• Texto proporcionado
++++++++++++++++++++
El impacto de una neutralidad forzada

El 28 de junio de 1914, Cambó estaba en París y asistía, en Longchamps, al Grand Prix. De repente, percibió cierta agitación en la tribuna presidencial. Pronto se extendió por el hipódromo la noticia: el archiduque Francisco-Fernando había sido asesinado en Sarajevo. Cambó regresó aquella misma noche a Barcelona. La noticia fue recibida en España sin dejar margen, desde el primer momento, a ningún tipo de intervención. La neutralidad vino impuesta por la inercia de la política exterior española de los últimos dos siglos y por la situación interna de España. El Gobierno Dato optó sin titubeos por mantener a España al margen de la Gran Guerra, pese a los tratados que vinculaban a España con la Triple Entente. Lo que no fue óbice para que los españoles se dividiesen hasta el paroxismo en aliadófilos y germanófilos, llevados por su habitual pulsión cainita.

Dato creía -con toda razón- que España carecía de motivos y de recursos para entrar en guerra, de manera que no le fue difícil renunciar al axioma que había guiado la política exterior española durante el siglo XIX: si Francia e Inglaterra van juntas, marchar con ellas; si separadas, abstenerse. En esta ocasión, España se abstuvo pese a que Francia e Inglaterra iban juntas. Las razones quedan claras en un memorándum que Dato dirigió al Rey: la participación en la guerra “pondría de manifiesto nuestra falta de medios y de preparación militar (…) Con sólo intentarla arruinaríamos a la nación, encenderíamos la guerra civil, y pondríamos en evidencia nuestra falta de recursos y de fuerzas para toda campaña. Si la de Marruecos está representando un gran esfuerzo y no está llegando al alma del pueblo, ¿cómo íbamos a emprender otra de mayores riesgos y de gastos iniciales para nosotros fabulosos?”. Tan verdad era lo que Dato decía al Rey, que un diplomático español -el marqués de Villa-Urrutia- lo denunció así años después: “No es cierto, aunque se haya creído y se haya dicho, que las naciones que tomaron parte en (la guerra) solicitaran nuestra ayuda y nos pusieran en el caso de negarla. Todas estaban en el secreto, que sólo los españoles ignoraban y que años después se hizo público con el derrumbamiento de la Comandancia de Melilla, que tan dolorosa sorpresa produjo en el país”. Por su parte, Cambó también sostuvo lo mismo con otras palabras: “Porque se va a la guerra para alcanzar un gran ideal nacional, sentido por todos, querido por todos, en holocausto del cual se queman todas las discordias y se rehace la unidad espiritual del pueblo”, mientras que en España sólo existen “algunos pseudoideales de bandería capaces únicamente de sostener una guerra civil”.
++++++++++++++++++++
• Datos proporcionados
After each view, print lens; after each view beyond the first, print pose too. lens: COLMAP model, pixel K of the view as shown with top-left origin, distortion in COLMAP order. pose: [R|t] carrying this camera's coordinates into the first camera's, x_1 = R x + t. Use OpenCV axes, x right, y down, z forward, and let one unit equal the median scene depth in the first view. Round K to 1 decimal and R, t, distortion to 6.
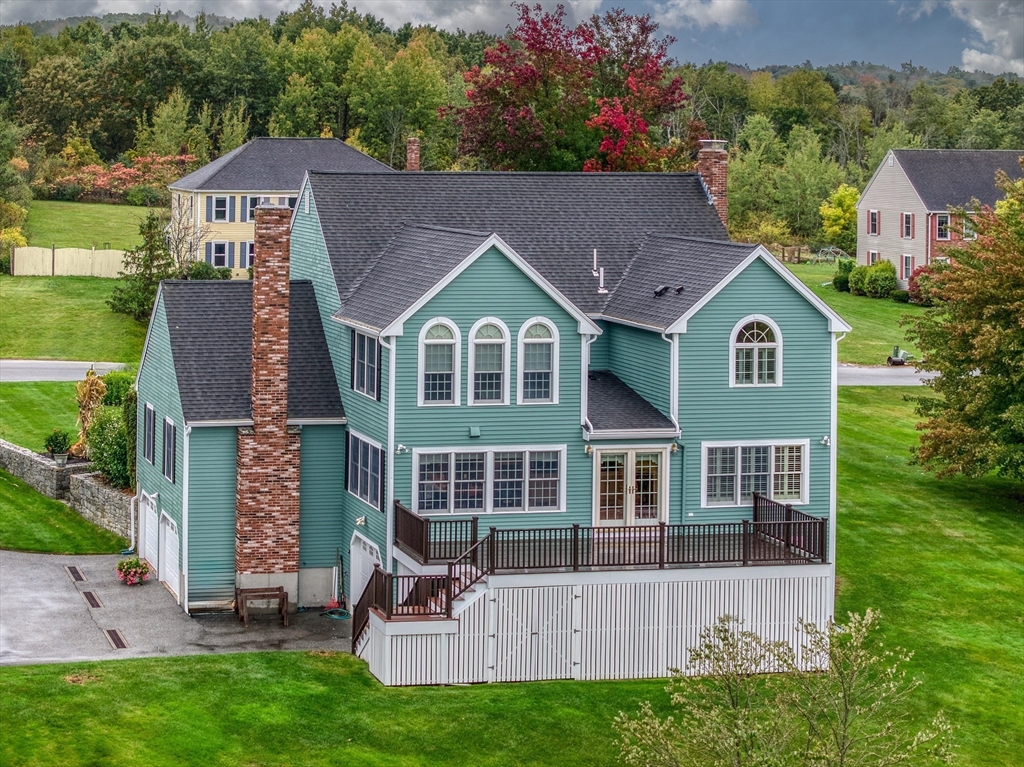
++++++++++++++++++++
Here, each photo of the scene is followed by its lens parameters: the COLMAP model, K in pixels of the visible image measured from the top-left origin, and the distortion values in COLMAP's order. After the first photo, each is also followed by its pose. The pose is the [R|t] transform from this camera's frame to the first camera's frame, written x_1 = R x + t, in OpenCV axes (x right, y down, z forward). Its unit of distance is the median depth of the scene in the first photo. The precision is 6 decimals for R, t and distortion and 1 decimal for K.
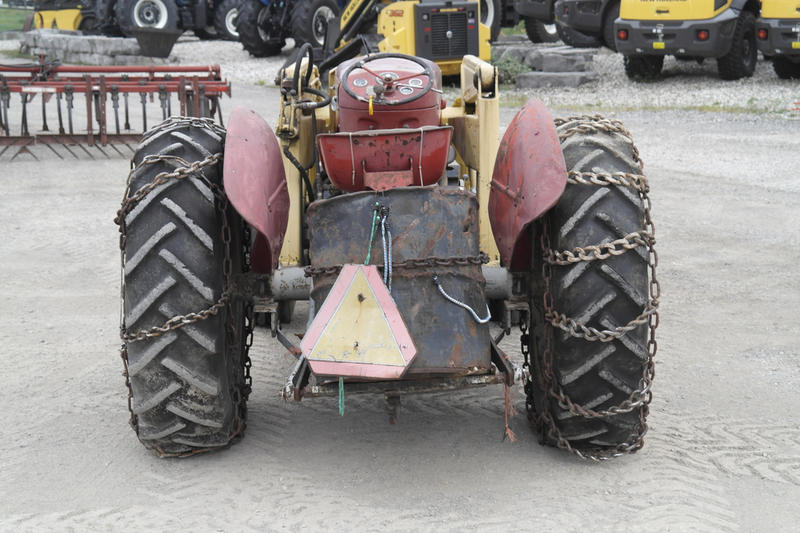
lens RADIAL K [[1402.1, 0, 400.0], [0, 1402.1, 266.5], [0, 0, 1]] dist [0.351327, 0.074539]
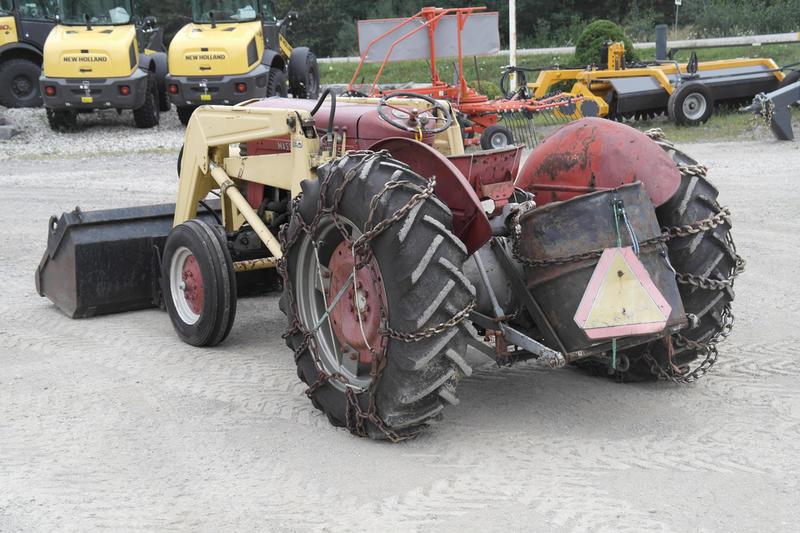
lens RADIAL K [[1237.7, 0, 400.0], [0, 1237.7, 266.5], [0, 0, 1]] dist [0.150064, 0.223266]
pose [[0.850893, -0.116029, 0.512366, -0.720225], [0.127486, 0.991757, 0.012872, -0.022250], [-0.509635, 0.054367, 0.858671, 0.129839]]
++++++++++++++++++++
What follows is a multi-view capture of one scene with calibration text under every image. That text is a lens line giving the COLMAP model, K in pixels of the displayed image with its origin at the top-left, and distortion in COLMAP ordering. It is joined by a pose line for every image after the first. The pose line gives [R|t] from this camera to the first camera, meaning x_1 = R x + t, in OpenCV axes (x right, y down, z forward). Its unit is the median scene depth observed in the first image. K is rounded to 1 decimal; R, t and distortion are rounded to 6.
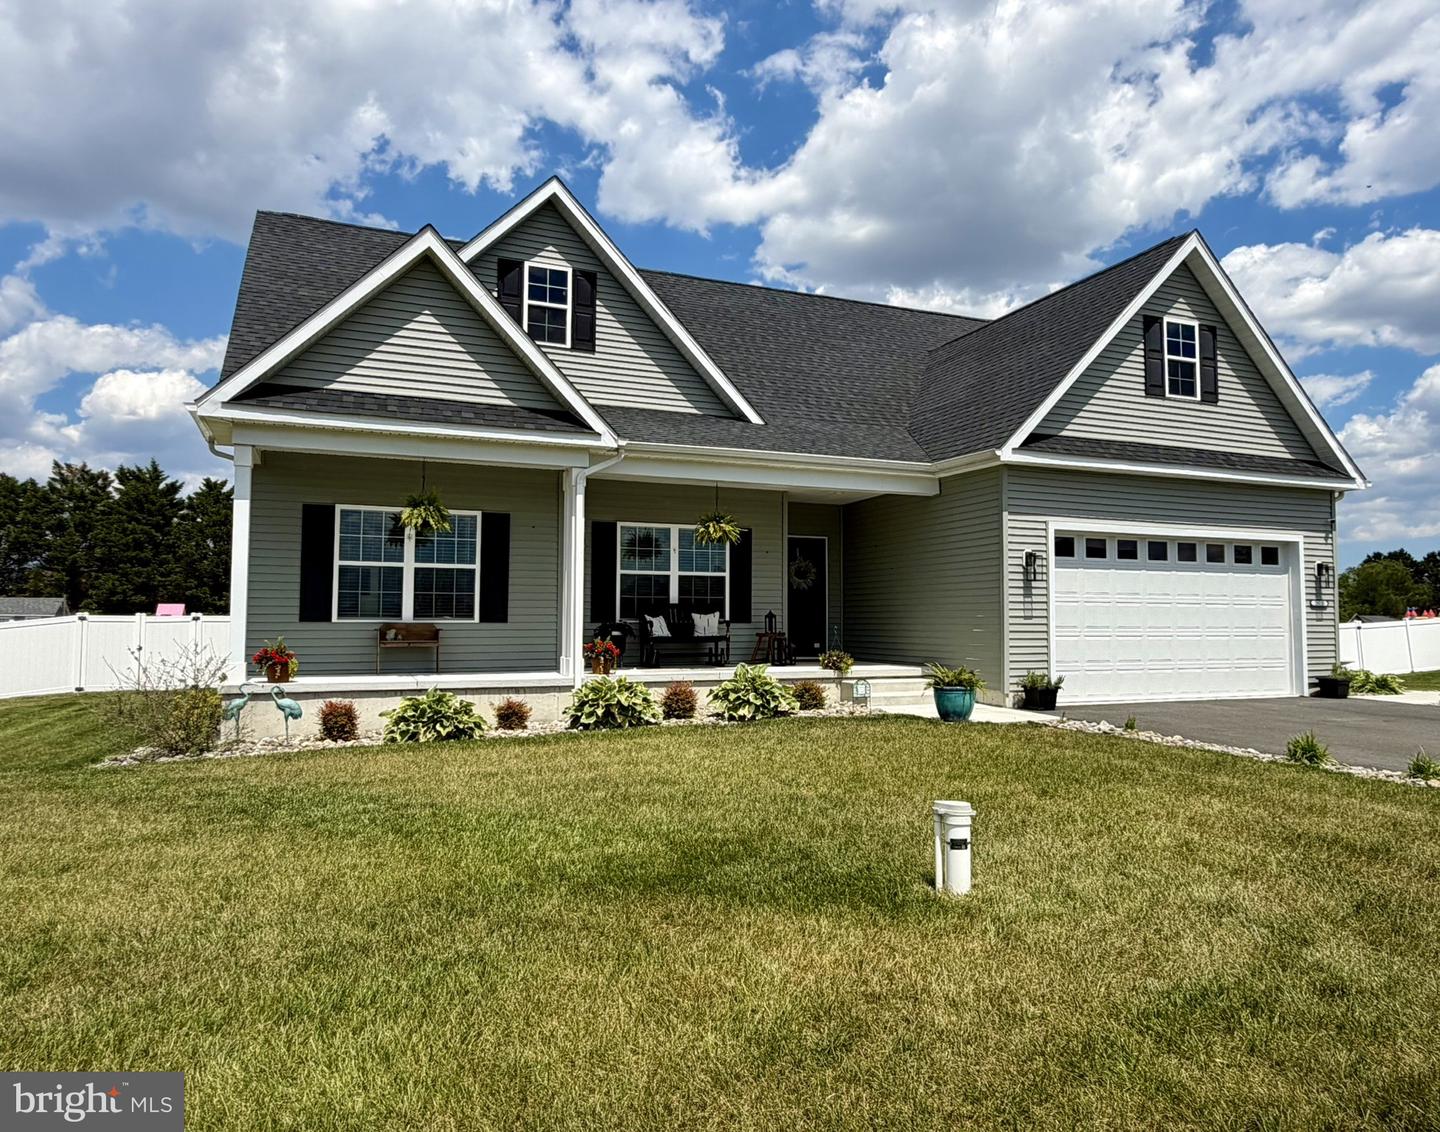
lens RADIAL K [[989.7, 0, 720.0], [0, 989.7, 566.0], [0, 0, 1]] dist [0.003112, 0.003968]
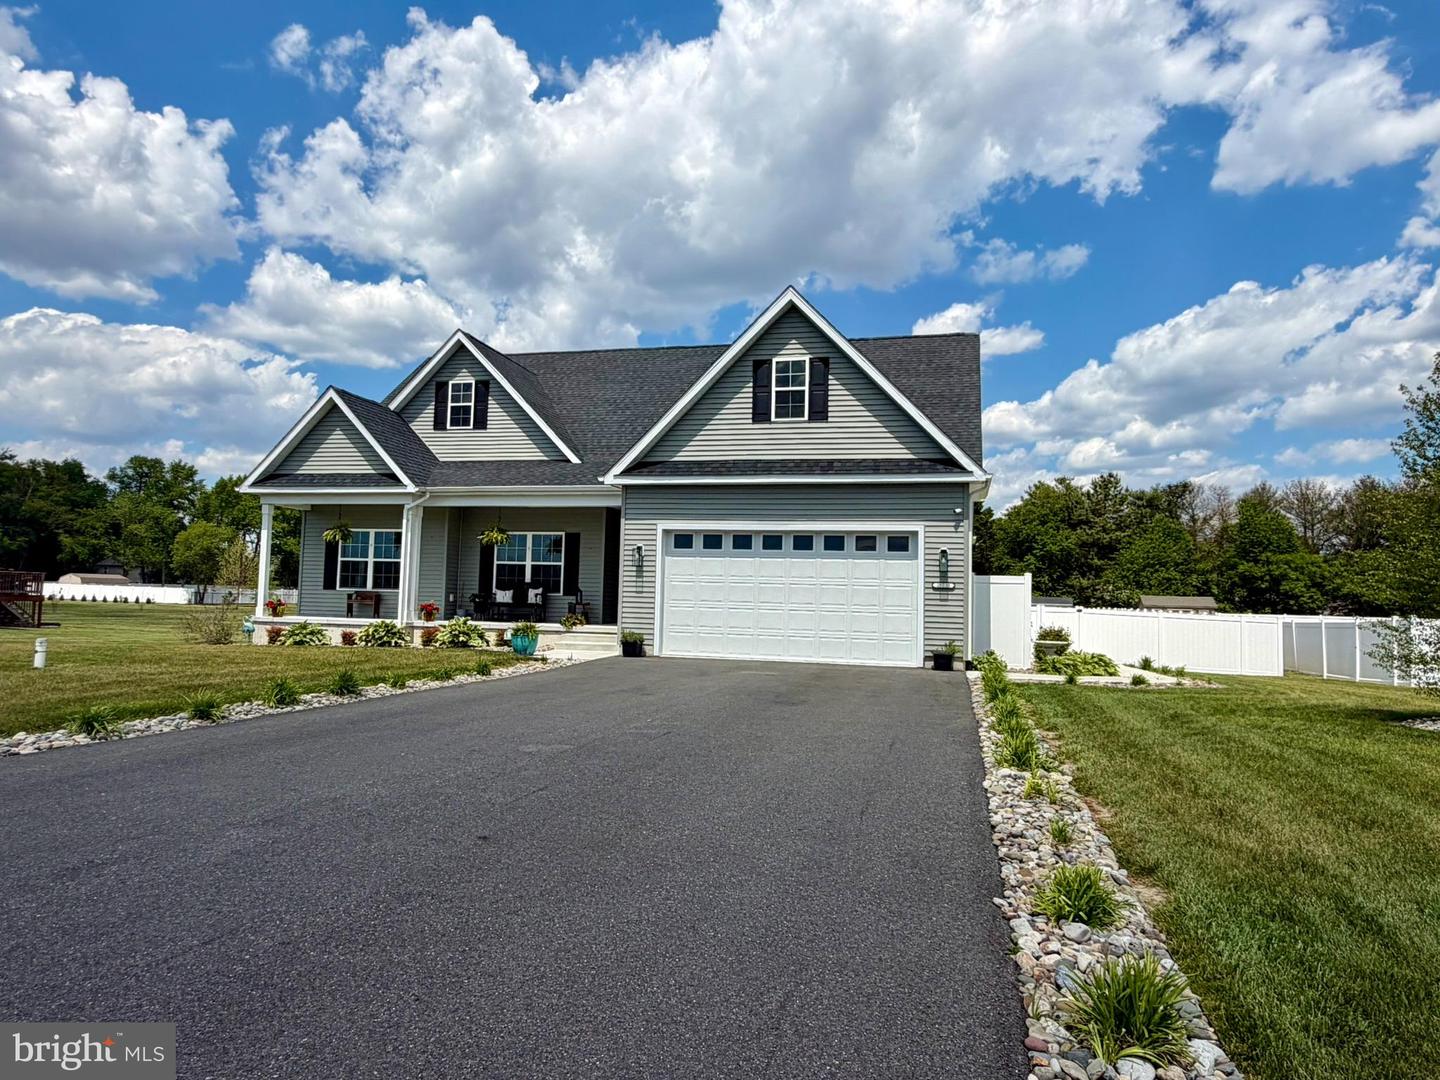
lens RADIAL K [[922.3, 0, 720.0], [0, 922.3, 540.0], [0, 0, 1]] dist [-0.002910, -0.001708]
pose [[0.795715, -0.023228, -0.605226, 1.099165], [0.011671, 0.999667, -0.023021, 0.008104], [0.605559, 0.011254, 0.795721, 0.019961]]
++++++++++++++++++++
• Actividades
[1] Reproduzca con total fidelidad el fragmento del texto sobre la neutralidad española que empieza con "El 28 de junio" y sigue hasta "habitual pulsión cainita.".
[2] Enumere todas las personas a las que el texto sobre la neutralidad española menciona por su nombre propio.

• Soluciones de actividades
[1]
El 28 de junio de 1914, Cambó estaba en París y asistía, en Longchamps, al Grand Prix. De repente, percibió cierta agitación en la tribuna presidencial. Pronto se extendió por el hipódromo la noticia: el archiduque Francisco-Fernando había sido asesinado en Sarajevo. Cambó regresó aquella misma noche a Barcelona. La noticia fue recibida en España sin dejar margen, desde el primer momento, a ningún tipo de intervención. La neutralidad vino impuesta por la inercia de la política exterior española de los últimos dos siglos y por la situación interna de España. El Gobierno Dato optó sin titubeos por mantener a España al margen de la Gran Guerra, pese a los tratados que vinculaban a España con la Triple Entente. Lo que no fue óbice para que los españoles se dividiesen hasta el paroxismo en aliadófilos y germanófilos, llevados por su habitual pulsión cainita.

[2]
- Cambó
- Francisco-Fernando (el archiduque)
- Dato
- El marqués de Villa-Urrutia